Aim of the task:
Search the records for the string "import" and return each line that has it.

Records shown:
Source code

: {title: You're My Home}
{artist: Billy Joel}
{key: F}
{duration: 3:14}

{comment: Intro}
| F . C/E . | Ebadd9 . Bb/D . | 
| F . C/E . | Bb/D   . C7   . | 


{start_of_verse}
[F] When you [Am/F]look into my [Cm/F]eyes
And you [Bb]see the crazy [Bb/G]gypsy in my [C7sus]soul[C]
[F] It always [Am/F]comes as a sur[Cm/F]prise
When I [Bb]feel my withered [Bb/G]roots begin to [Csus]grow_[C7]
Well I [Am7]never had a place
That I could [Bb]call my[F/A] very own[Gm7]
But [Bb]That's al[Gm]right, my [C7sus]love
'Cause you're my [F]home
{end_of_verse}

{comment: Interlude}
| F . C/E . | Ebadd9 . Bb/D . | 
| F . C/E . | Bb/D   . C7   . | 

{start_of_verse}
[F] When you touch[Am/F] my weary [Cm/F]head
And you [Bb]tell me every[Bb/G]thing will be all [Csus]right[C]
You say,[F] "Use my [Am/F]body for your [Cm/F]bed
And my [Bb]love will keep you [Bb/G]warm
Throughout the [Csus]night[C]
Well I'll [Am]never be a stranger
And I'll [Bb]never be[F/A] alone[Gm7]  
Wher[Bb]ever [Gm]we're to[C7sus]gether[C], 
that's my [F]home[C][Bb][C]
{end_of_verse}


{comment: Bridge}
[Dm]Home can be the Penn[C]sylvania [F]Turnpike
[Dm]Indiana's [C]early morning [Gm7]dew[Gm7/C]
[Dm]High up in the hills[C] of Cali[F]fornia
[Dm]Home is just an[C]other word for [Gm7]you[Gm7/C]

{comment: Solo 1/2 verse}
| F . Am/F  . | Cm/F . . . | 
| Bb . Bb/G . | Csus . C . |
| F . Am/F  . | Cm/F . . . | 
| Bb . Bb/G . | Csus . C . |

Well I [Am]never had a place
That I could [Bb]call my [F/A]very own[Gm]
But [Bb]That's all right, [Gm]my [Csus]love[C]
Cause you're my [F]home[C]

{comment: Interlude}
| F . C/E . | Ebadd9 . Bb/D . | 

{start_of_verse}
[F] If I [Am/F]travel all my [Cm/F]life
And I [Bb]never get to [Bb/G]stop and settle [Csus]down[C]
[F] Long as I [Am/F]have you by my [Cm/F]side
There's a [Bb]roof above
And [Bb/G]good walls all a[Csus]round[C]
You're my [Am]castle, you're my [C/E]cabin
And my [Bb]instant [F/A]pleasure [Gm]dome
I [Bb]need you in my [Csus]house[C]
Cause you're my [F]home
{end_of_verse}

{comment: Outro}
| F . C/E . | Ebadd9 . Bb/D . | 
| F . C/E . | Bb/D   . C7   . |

...

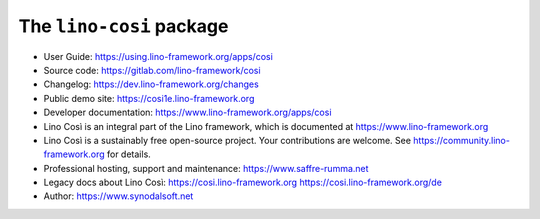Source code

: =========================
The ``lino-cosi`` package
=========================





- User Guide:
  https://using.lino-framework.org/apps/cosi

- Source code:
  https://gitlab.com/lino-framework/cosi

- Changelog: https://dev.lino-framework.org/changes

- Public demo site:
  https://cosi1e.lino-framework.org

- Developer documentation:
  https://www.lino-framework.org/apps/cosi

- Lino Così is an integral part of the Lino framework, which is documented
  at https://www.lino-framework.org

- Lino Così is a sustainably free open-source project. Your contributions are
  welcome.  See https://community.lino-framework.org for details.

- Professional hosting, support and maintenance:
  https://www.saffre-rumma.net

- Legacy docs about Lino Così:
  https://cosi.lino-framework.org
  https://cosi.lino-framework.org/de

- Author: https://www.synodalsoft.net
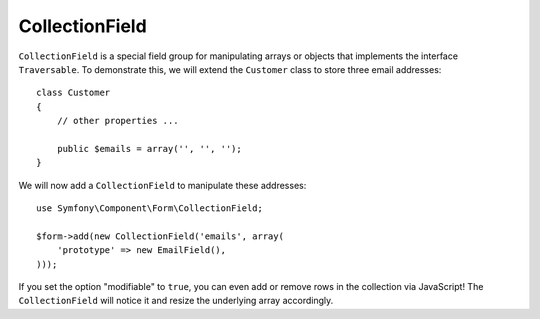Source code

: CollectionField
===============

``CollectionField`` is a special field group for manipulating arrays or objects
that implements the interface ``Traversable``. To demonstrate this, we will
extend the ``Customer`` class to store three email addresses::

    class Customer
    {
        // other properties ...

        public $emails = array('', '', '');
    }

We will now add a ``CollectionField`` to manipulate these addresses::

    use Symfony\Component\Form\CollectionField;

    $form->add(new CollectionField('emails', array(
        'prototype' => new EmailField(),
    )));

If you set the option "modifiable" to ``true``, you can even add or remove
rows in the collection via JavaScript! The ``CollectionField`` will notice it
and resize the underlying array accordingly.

==

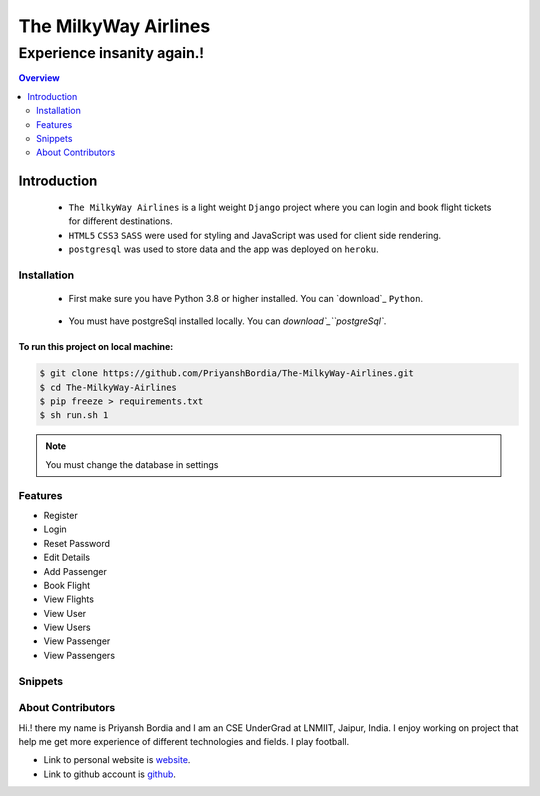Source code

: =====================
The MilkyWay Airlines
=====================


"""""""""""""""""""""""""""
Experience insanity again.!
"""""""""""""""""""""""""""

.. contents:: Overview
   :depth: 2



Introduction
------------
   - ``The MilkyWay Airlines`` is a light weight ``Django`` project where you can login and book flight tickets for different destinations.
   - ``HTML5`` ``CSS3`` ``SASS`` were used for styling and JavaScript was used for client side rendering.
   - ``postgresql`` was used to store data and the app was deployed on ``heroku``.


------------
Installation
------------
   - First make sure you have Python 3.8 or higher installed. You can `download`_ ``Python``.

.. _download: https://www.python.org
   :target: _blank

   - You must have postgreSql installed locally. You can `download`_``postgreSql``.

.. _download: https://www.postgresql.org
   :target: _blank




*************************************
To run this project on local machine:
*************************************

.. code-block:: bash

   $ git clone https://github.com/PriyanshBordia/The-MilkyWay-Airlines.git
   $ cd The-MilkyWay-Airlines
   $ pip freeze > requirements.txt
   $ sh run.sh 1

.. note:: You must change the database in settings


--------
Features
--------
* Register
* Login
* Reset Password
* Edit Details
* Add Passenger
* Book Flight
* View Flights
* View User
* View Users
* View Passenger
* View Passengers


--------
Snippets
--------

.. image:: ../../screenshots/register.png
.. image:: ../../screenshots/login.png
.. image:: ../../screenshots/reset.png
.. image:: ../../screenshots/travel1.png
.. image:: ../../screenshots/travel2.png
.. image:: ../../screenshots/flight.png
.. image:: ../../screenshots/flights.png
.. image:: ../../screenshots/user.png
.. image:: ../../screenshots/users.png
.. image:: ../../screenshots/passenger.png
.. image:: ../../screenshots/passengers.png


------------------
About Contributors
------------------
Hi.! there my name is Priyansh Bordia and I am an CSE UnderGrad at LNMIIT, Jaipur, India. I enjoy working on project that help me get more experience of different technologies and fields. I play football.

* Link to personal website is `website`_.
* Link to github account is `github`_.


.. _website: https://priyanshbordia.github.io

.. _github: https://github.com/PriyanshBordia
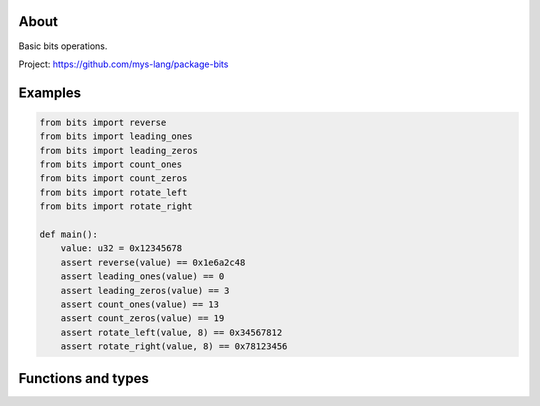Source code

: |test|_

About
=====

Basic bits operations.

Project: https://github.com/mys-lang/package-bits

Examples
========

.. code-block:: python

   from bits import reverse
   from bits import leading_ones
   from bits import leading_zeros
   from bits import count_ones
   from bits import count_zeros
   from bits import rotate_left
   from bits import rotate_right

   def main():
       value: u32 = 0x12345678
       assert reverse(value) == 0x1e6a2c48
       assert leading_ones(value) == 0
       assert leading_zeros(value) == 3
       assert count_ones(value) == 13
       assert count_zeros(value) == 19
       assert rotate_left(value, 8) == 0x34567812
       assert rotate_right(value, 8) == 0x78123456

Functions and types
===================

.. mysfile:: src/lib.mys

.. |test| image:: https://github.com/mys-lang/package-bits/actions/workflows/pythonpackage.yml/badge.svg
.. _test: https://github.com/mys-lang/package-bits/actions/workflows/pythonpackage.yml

Task solution:
   from bits import reverse
   from bits import leading_ones
   from bits import leading_zeros
   from bits import count_ones
   from bits import count_zeros
   from bits import rotate_left
   from bits import rotate_right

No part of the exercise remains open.